> This IP/copyright mentality is so 90s/2000s. Brings back memories of Napster.
The trend has been going against copyright ever since internet was invented. We used to go for passive consumption - radio, TV, books, print magazines. But now that age has passed. We have changed. We prefer interactivity - games, social networks, web searching the billions of contents online, youtube clips commented and shared around. In this age copying is like speaking.
Now comes AI and pushes this trend even deeper - more interactive, more remixing and adapted to the user. We should take a hint - the idea of owning content doesn't make sense anymore. Any content can be recreated in seconds now, or similar content was already posted online years ago. Protecting expression is useless and protecting styles would destroy creativity. Quite a catch-22.
We should take a look instead at new models that popped up in the last decades - open source, creative commons, Wikipedia, open scientific publication. Maybe we need to decouple attribution from payment, like scientific papers, they cite each other without monetary obligations. In social networks comments respond to each other, it would not work if we had to pay to read. Even in real life, people don't pay to hear others speak, and are reusing ideas without issue.
I am aware this sounds bad for copyright, but I am trying to state the reality, not propose my own views. There are deep reasons we prefer interactivity to passive consumption. Copyright was fit for a different age.
> This Jeff Geerling which I have never heard of
This guy doesn't have 1/10000 of the relevance Metallica had at the time
It's weird that you seem to think a person's level of fame is relevant to a discussion of their legal rights.
In terms of personality rights, it is relevant. Although I would think Jeff is enough of a public figure to make a case here
What legal rights? TIL voice imitators are criminals. /s
Funny, I first heard of Jeff Geerling over ten years ago in my dev circles.
Your inability to look even few decades into the future to see the impact of this is depressing. You only seem to care about yourself and your current grift.
Welcome to Hacker News/YCombinator. It's what they do here. Ever since joining the community, it's been a speedrun of things explicitly covered as unethical during my CS Ethics course. Mainly stay here to keep a finger on how far things have slid down the "man made horrors beyond comprehension".
How are you on hacker news and never have heard of Jeff Geerling? He's a goat in the ansible and raspberry pi world.
You would be surprised how niche these two things are. I don't care about both and 6 seconds of a tech guy's voice I am sure isn't the trademark of his content
You think someone stealing the dude’s voice is the same as people downloading Metallica songs?
Are you trying not to be taken seriously?
The danger of this shit can not be understated. Four years ago already there was a video where a deepfake of a president of the USA read a speech: In Event of Moon Disaster https://www.youtube.com/watch?v=LWLadJFI8Pk we of course know Nixon never gave this speech.
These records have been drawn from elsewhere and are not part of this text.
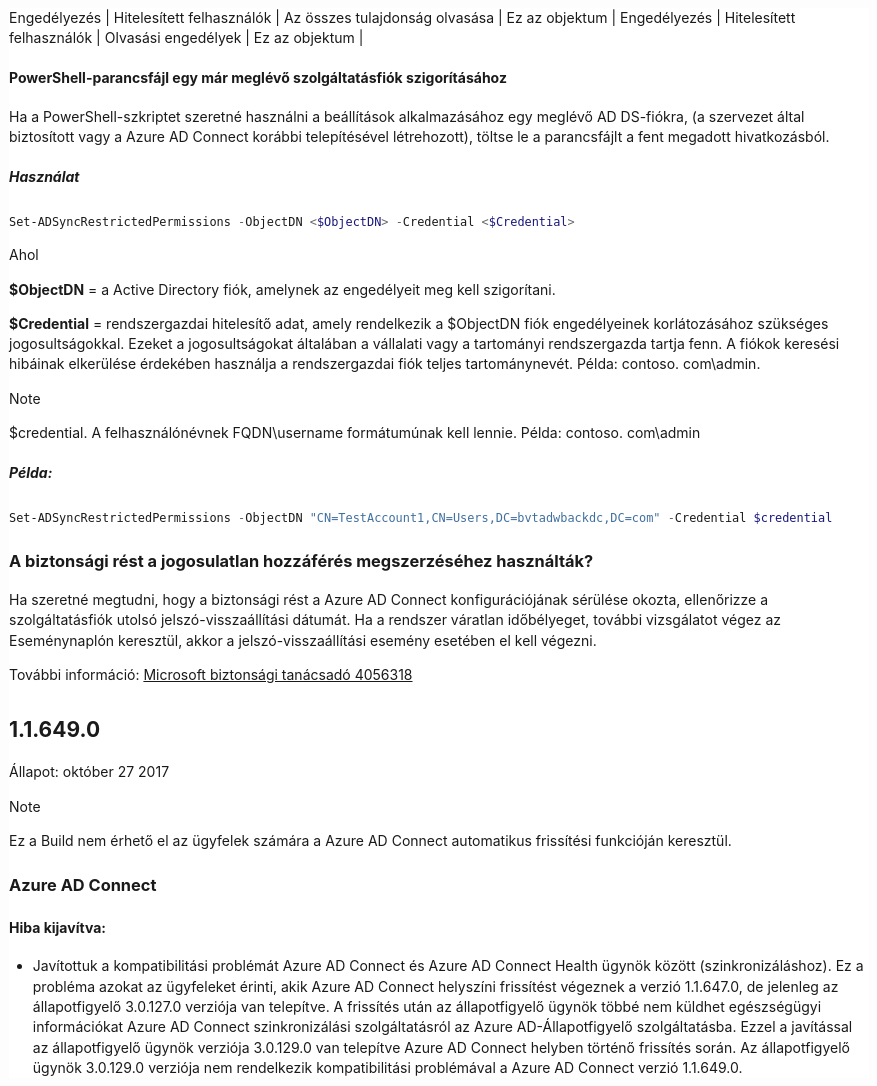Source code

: Engedélyezés    | Hitelesített felhasználók           | Az összes tulajdonság olvasása  | Ez az objektum  |
Engedélyezés    | Hitelesített felhasználók           | Olvasási engedélyek     | Ez az objektum  |

#### <a name="powershell-script-to-tighten-a-pre-existing-service-account"></a>PowerShell-parancsfájl egy már meglévő szolgáltatásfiók szigorításához

Ha a PowerShell-szkriptet szeretné használni a beállítások alkalmazásához egy meglévő AD DS-fiókra, (a szervezet által biztosított vagy a Azure AD Connect korábbi telepítésével létrehozott), töltse le a parancsfájlt a fent megadott hivatkozásból.

##### <a name="usage"></a>Használat

```powershell
Set-ADSyncRestrictedPermissions -ObjectDN <$ObjectDN> -Credential <$Credential>
```

Ahol 

**$ObjectDN** = a Active Directory fiók, amelynek az engedélyeit meg kell szigorítani.

**$Credential** = rendszergazdai hitelesítő adat, amely rendelkezik a $ObjectDN fiók engedélyeinek korlátozásához szükséges jogosultságokkal. Ezeket a jogosultságokat általában a vállalati vagy a tartományi rendszergazda tartja fenn. A fiókok keresési hibáinak elkerülése érdekében használja a rendszergazdai fiók teljes tartománynevét. Példa: contoso. com\admin.

>[!NOTE] 
>$credential. A felhasználónévnek FQDN\username formátumúnak kell lennie. Példa: contoso. com\admin 
##### <a name="example"></a>Példa:

```powershell
Set-ADSyncRestrictedPermissions -ObjectDN "CN=TestAccount1,CN=Users,DC=bvtadwbackdc,DC=com" -Credential $credential 
```
### <a name="was-this-vulnerability-used-to-gain-unauthorized-access"></a>A biztonsági rést a jogosulatlan hozzáférés megszerzéséhez használták?

Ha szeretné megtudni, hogy a biztonsági rést a Azure AD Connect konfigurációjának sérülése okozta, ellenőrizze a szolgáltatásfiók utolsó jelszó-visszaállítási dátumát.  Ha a rendszer váratlan időbélyeget, további vizsgálatot végez az Eseménynaplón keresztül, akkor a jelszó-visszaállítási esemény esetében el kell végezni.

További információ: [Microsoft biztonsági tanácsadó 4056318](/security-updates/securityadvisories/2017/4056318)

## <a name="116490"></a>1.1.649.0
Állapot: október 27 2017

>[!NOTE]
>Ez a Build nem érhető el az ügyfelek számára a Azure AD Connect automatikus frissítési funkcióján keresztül.
### <a name="azure-ad-connect"></a>Azure AD Connect
#### <a name="fixed-issue"></a>Hiba kijavítva: 
* Javítottuk a kompatibilitási problémát Azure AD Connect és Azure AD Connect Health ügynök között (szinkronizáláshoz). Ez a probléma azokat az ügyfeleket érinti, akik Azure AD Connect helyszíni frissítést végeznek a verzió 1.1.647.0, de jelenleg az állapotfigyelő 3.0.127.0 verziója van telepítve. A frissítés után az állapotfigyelő ügynök többé nem küldhet egészségügyi információkat Azure AD Connect szinkronizálási szolgáltatásról az Azure AD-Állapotfigyelő szolgáltatásba. Ezzel a javítással az állapotfigyelő ügynök verziója 3.0.129.0 van telepítve Azure AD Connect helyben történő frissítés során. Az állapotfigyelő ügynök 3.0.129.0 verziója nem rendelkezik kompatibilitási problémával a Azure AD Connect verzió 1.1.649.0.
What happens when this "AI" is used to sway an election?
Last month a family got hospitalized after eating mushrooms they found and identified from a AI generated book. They didn't know it was AI generated. What happens when and this is not if, alas but when people die from this?
This shit is a danger to democracy and human lives. Napster was not.
Hi chx, long time no see! And I agree; deepfakes and voice cloning is already past the point it's fooling relatives. Some are good enough I have to spend time double checking if it's real or not. There are very real implications to all that, and being able to verify true from false is going to get more challenging in many circumstances.
>Last month a family got hospitalized after eating mushrooms they found and identified from a AI generated book.
Yeah, mushrooms are very dangerous, but the argument here is that the book could be written by a human. So what's the best way forward? Ban A.I. books, and human books?
A.I. also, is the best way IMHO to identify mushrooms. Mushrooms are drastically different from one another by magnifying their spores using a microscope. That's not the case when looking at the fruit. Mushrooms totally unrelated to one another, may turn out to be very similar, depending on season, humidity, rain, elevation, tree hosts, temperature and soil.
However when a human tries to examine the spores, he has to compare the spores to thousands of mushrooms to be sure. That's an amount of information, that only mechanically could be tackled effectively. A.I. may have a good chance to solve that problem.
That's kind of a different thing. Making the best AI possible for recognizing mushrooms and trying to produce the most factually correct answers is different than letting AIs run rampant, generating fiction.
Also, I'd want some kind of verification before using the mushroom app. Who made the app? Do they have people on their team familiar with mushrooms? Botanists or whatever you call them. Some random dude with free time and access to maybe 10 species of mushrooms in his backyard.. even if his intent is good, is still dangerous.